Mobile money : l’Afrique ne doit pas taxer son infrastructure fiscale de demain
À l’heure où les États africains cherchent à élargir leur assiette fiscale, les transactions numériques devraient être exploitées comme une source d’intelligence économique et de modernisation fiscale, pas comme une cible fiscale directe.
En Afrique, le mobile money est souvent présenté comme une révolution de l’inclusion financière.
Mais cette lecture est désormais incomplète. Le mobile money est devenu bien plus qu’un simple outil de paiement : il constitue aujourd’hui l’une des infrastructures de données économiques les plus stratégiques du continent.
Chaque transaction numérique produit des informations précieuses sur les flux économiques, les habitudes de consommation, les chaînes de valeur locales et l’activité du secteur informel. Pour des États confrontés à une pression budgétaire croissante, à l’endettement et à la nécessité d’élargir leur base fiscale, cette infrastructure pourrait devenir un levier majeur de modernisation publique.
Pourtant, plusieurs gouvernements africains continuent de considérer le mobile money avant tout comme une cible fiscale directe.

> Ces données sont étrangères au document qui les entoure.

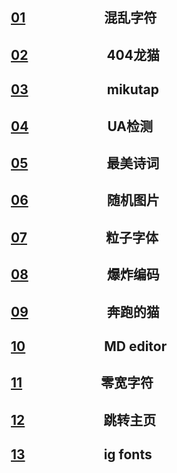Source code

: ## &emsp;&emsp;&emsp;[01](https://dadaewqq.github.io/fun/01)&emsp;&emsp;&emsp;&emsp;&emsp;&emsp;混乱字符
## &emsp;&emsp;&emsp;[02](https://dadaewqq.github.io/fun/02)&emsp;&emsp;&emsp;&emsp;&emsp;&emsp;404龙猫
## &emsp;&emsp;&emsp;[03](https://dadaewqq.github.io/fun/03)&emsp;&emsp;&emsp;&emsp;&emsp;&emsp;mikutap
## &emsp;&emsp;&emsp;[04](https://dadaewqq.github.io/fun/04)&emsp;&emsp;&emsp;&emsp;&emsp;&emsp;UA检测
## &emsp;&emsp;&emsp;[05](https://dadaewqq.github.io/fun/05)&emsp;&emsp;&emsp;&emsp;&emsp;&emsp;最美诗词
## &emsp;&emsp;&emsp;[06](https://dadaewqq.github.io/fun/06)&emsp;&emsp;&emsp;&emsp;&emsp;&emsp;随机图片
## &emsp;&emsp;&emsp;[07](https://dadaewqq.github.io/fun/07)&emsp;&emsp;&emsp;&emsp;&emsp;&emsp;粒子字体
## &emsp;&emsp;&emsp;[08](https://dadaewqq.github.io/fun/08)&emsp;&emsp;&emsp;&emsp;&emsp;&emsp;爆炸编码
## &emsp;&emsp;&emsp;[09](https://dadaewqq.github.io/fun/09)&emsp;&emsp;&emsp;&emsp;&emsp;&emsp;奔跑的猫
## &emsp;&emsp;&emsp;[10](https://dadaewqq.github.io/fun/10)&emsp;&emsp;&emsp;&emsp;&emsp;&emsp;MD editor
## &emsp;&emsp;&emsp;[11](https://dadaewqq.github.io/fun/11)&emsp;&emsp;&emsp;&emsp;&emsp;&emsp;零宽字符
## &emsp;&emsp;&emsp;[12](https://dadaewqq.github.io/fun/12)&emsp;&emsp;&emsp;&emsp;&emsp;&emsp;跳转主页
## &emsp;&emsp;&emsp;[13](https://dadaewqq.github.io/fun/13)&emsp;&emsp;&emsp;&emsp;&emsp;&emsp;ig fonts
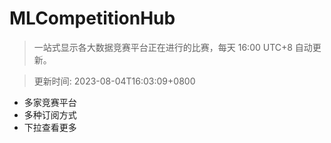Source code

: # MLCompetitionHub

> 一站式显示各大数据竞赛平台正在进行的比赛，每天 16:00 UTC+8 自动更新。
  
> 更新时间: 2023-08-04T16:03:09+0800 

* 多家竞赛平台
* 多种订阅方式
* 下拉查看更多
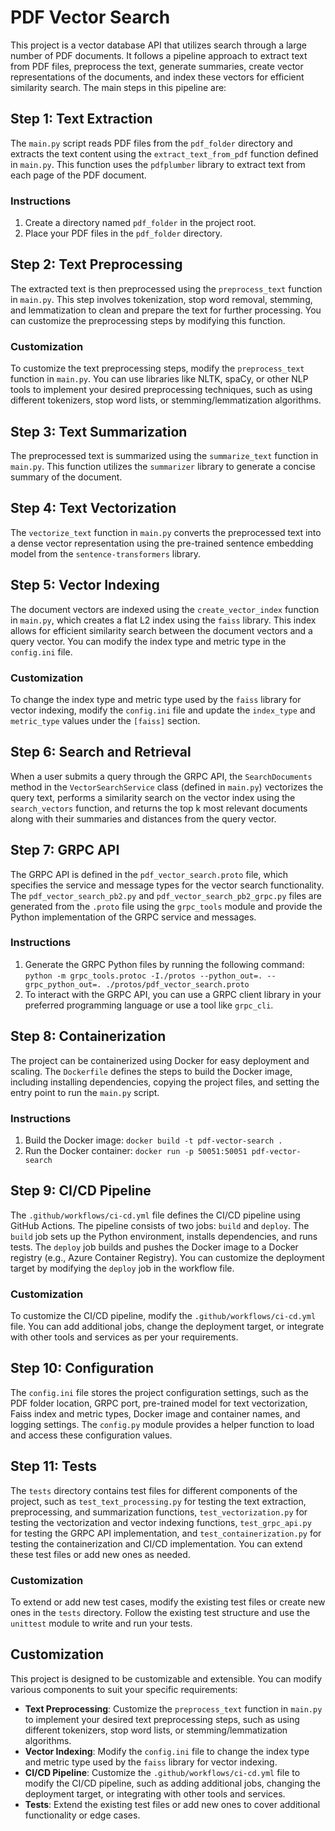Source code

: # PDF Vector Search

This project is a vector database API that utilizes search through a large number of PDF documents. It follows a pipeline approach to extract text from PDF files, preprocess the text, generate summaries, create vector representations of the documents, and index these vectors for efficient similarity search. The main steps in this pipeline are:

## Step 1: Text Extraction

The `main.py` script reads PDF files from the `pdf_folder` directory and extracts the text content using the `extract_text_from_pdf` function defined in `main.py`. This function uses the `pdfplumber` library to extract text from each page of the PDF document.

### Instructions
1. Create a directory named `pdf_folder` in the project root.
2. Place your PDF files in the `pdf_folder` directory.

## Step 2: Text Preprocessing

The extracted text is then preprocessed using the `preprocess_text` function in `main.py`. This step involves tokenization, stop word removal, stemming, and lemmatization to clean and prepare the text for further processing. You can customize the preprocessing steps by modifying this function.

### Customization
To customize the text preprocessing steps, modify the `preprocess_text` function in `main.py`. You can use libraries like NLTK, spaCy, or other NLP tools to implement your desired preprocessing techniques, such as using different tokenizers, stop word lists, or stemming/lemmatization algorithms.

## Step 3: Text Summarization

The preprocessed text is summarized using the `summarize_text` function in `main.py`. This function utilizes the `summarizer` library to generate a concise summary of the document.

## Step 4: Text Vectorization

The `vectorize_text` function in `main.py` converts the preprocessed text into a dense vector representation using the pre-trained sentence embedding model from the `sentence-transformers` library.

## Step 5: Vector Indexing

The document vectors are indexed using the `create_vector_index` function in `main.py`, which creates a flat L2 index using the `faiss` library. This index allows for efficient similarity search between the document vectors and a query vector. You can modify the index type and metric type in the `config.ini` file.

### Customization
To change the index type and metric type used by the `faiss` library for vector indexing, modify the `config.ini` file and update the `index_type` and `metric_type` values under the `[faiss]` section.

## Step 6: Search and Retrieval

When a user submits a query through the GRPC API, the `SearchDocuments` method in the `VectorSearchService` class (defined in `main.py`) vectorizes the query text, performs a similarity search on the vector index using the `search_vectors` function, and returns the top k most relevant documents along with their summaries and distances from the query vector.

## Step 7: GRPC API

The GRPC API is defined in the `pdf_vector_search.proto` file, which specifies the service and message types for the vector search functionality. The `pdf_vector_search_pb2.py` and `pdf_vector_search_pb2_grpc.py` files are generated from the `.proto` file using the `grpc_tools` module and provide the Python implementation of the GRPC service and messages.

### Instructions
1. Generate the GRPC Python files by running the following command:
   `python -m grpc_tools.protoc -I./protos --python_out=. --grpc_python_out=. ./protos/pdf_vector_search.proto`
2. To interact with the GRPC API, you can use a GRPC client library in your preferred programming language or use a tool like `grpc_cli`.

## Step 8: Containerization

The project can be containerized using Docker for easy deployment and scaling. The `Dockerfile` defines the steps to build the Docker image, including installing dependencies, copying the project files, and setting the entry point to run the `main.py` script.

### Instructions
1. Build the Docker image:
   `docker build -t pdf-vector-search .`
2. Run the Docker container:
   `docker run -p 50051:50051 pdf-vector-search`

## Step 9: CI/CD Pipeline

The `.github/workflows/ci-cd.yml` file defines the CI/CD pipeline using GitHub Actions. The pipeline consists of two jobs: `build` and `deploy`. The `build` job sets up the Python environment, installs dependencies, and runs tests. The `deploy` job builds and pushes the Docker image to a Docker registry (e.g., Azure Container Registry). You can customize the deployment target by modifying the `deploy` job in the workflow file.

### Customization
To customize the CI/CD pipeline, modify the `.github/workflows/ci-cd.yml` file. You can add additional jobs, change the deployment target, or integrate with other tools and services as per your requirements.

## Step 10: Configuration

The `config.ini` file stores the project configuration settings, such as the PDF folder location, GRPC port, pre-trained model for text vectorization, Faiss index and metric types, Docker image and container names, and logging settings. The `config.py` module provides a helper function to load and access these configuration values.

## Step 11: Tests

The `tests` directory contains test files for different components of the project, such as `test_text_processing.py` for testing the text extraction, preprocessing, and summarization functions, `test_vectorization.py` for testing the vectorization and vector indexing functions, `test_grpc_api.py` for testing the GRPC API implementation, and `test_containerization.py` for testing the containerization and CI/CD implementation. You can extend these test files or add new ones as needed.

### Customization
To extend or add new test cases, modify the existing test files or create new ones in the `tests` directory. Follow the existing test structure and use the `unittest` module to write and run your tests.

## Customization

This project is designed to be customizable and extensible. You can modify various components to suit your specific requirements:

- **Text Preprocessing**: Customize the `preprocess_text` function in `main.py` to implement your desired text preprocessing steps, such as using different tokenizers, stop word lists, or stemming/lemmatization algorithms.
- **Vector Indexing**: Modify the `config.ini` file to change the index type and metric type used by the `faiss` library for vector indexing.
- **CI/CD Pipeline**: Customize the `.github/workflows/ci-cd.yml` file to modify the CI/CD pipeline, such as adding additional jobs, changing the deployment target, or integrating with other tools and services.
- **Tests**: Extend the existing test files or add new ones to cover additional functionality or edge cases.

Quand la taxation détruit la valeur du numérique
L’expérience de plusieurs pays africains montre pourtant les limites de cette approche.
En Ouganda, l’introduction en 2018 d’une taxe sur les transactions mobile money a provoqué une chute brutale de l’utilisation des services numériques.
Des millions d’usagers sont retournés au cash en quelques semaines.
Le phénomène n’a rien d’anecdotique. Lorsqu’une taxe augmente le coût d’utilisation des services financiers numériques, les utilisateurs réduisent leurs transactions contournent les plateformes ou abandonnent simplement les outils digitaux.
Le problème dépasse donc la simple question des recettes fiscales immédiates. En fragilisant l’usage du mobile money, les États affaiblissent aussi la qualité des données économiques qu’ils pourraient exploiter pour mieux comprendre et mieux fiscaliser leurs économies.
Le vrai potentiel : une fiscalité augmentée par la donnée
Le véritable potentiel du mobile money ne réside pas uniquement dans les taxes qu’il peut générer directement, mais dans la capacité des données numériques à transformer les systèmes fiscaux.
Le Kenya illustre cette logique. Grâce à l’intégration des données numériques dans des systèmes de détection alimentés par l’intelligence artificielle, les autorités fiscales ont amélioré leur capacité à détecter certaines fraudes et à renforcer la collecte de TVA.
Dans cette approche, le numérique n’est plus une cible fiscale. Il devient un outil de conformité, de traçabilité et d’élargissement de l’assiette fiscale.
C’est précisément ce basculement stratégique qui semble aujourd’hui nécessaire sur le continent : passer d’une logique de taxation punitive à une logique d’exploitation intelligente des données économiques.
Une question de souveraineté technologique
Cette question est également liée à la souveraineté numérique africaine.
À l’heure où les États investissent dans les fintechs, les paiements digitaux, les infrastructures cloud, l’intelligence artificielle et les systèmes de cybersécurité, les politiques fiscales envoient un signal important aux investisseurs.
Des taxes instables, mal calibrées ou introduites sans vision stratégique créent un climat d’incertitude qui ralentit l’innovation et fragilise l’attractivité des écosystèmes numériques africains.
À l’inverse, les pays capables de construire des environnements réglementaires stables et orientés vers l’exploitation intelligente des données pourront renforcer à la fois leur inclusion financière, leur capacité de collecte fiscale et leur compétitivité technologique.
Taxer le numérique ou l’utiliser intelligemment ?
Le débat africain sur le mobile money est souvent présenté comme un choix entre taxer ou ne pas taxer.
En réalité, la question est plus profonde.
Le véritable choix consiste à décider si le numérique doit être considéré comme une simple source de revenus immédiats ou comme une infrastructure stratégique de transformation économique.
Le mobile money permet déjà de formaliser progressivement des millions d’acteurs économiques qui échappaient auparavant aux circuits officiels.
En détruisant la confiance dans ces outils par des taxes excessives, les États risquent de ralentir leur propre transition fiscale et numérique.
L’enjeu n’est donc pas seulement budgétaire. Il est technologique, économique et politique.
Dans un continent où le secteur informel domine encore largement l’activité économique, le mobile money représente l’un des rares outils capables de connecter inclusion financière, innovation technologique et modernisation fiscale.
L’Afrique gagnerait probablement davantage à utiliser cette infrastructure pour mieux comprendre et structurer son économie qu’à chercher à la taxer trop rapidement.
Car au fond, taxer excessivement le mobile money revient parfois à taxer l’outil même qui pourrait permettre aux États africains de construire la fiscalité numérique de demain.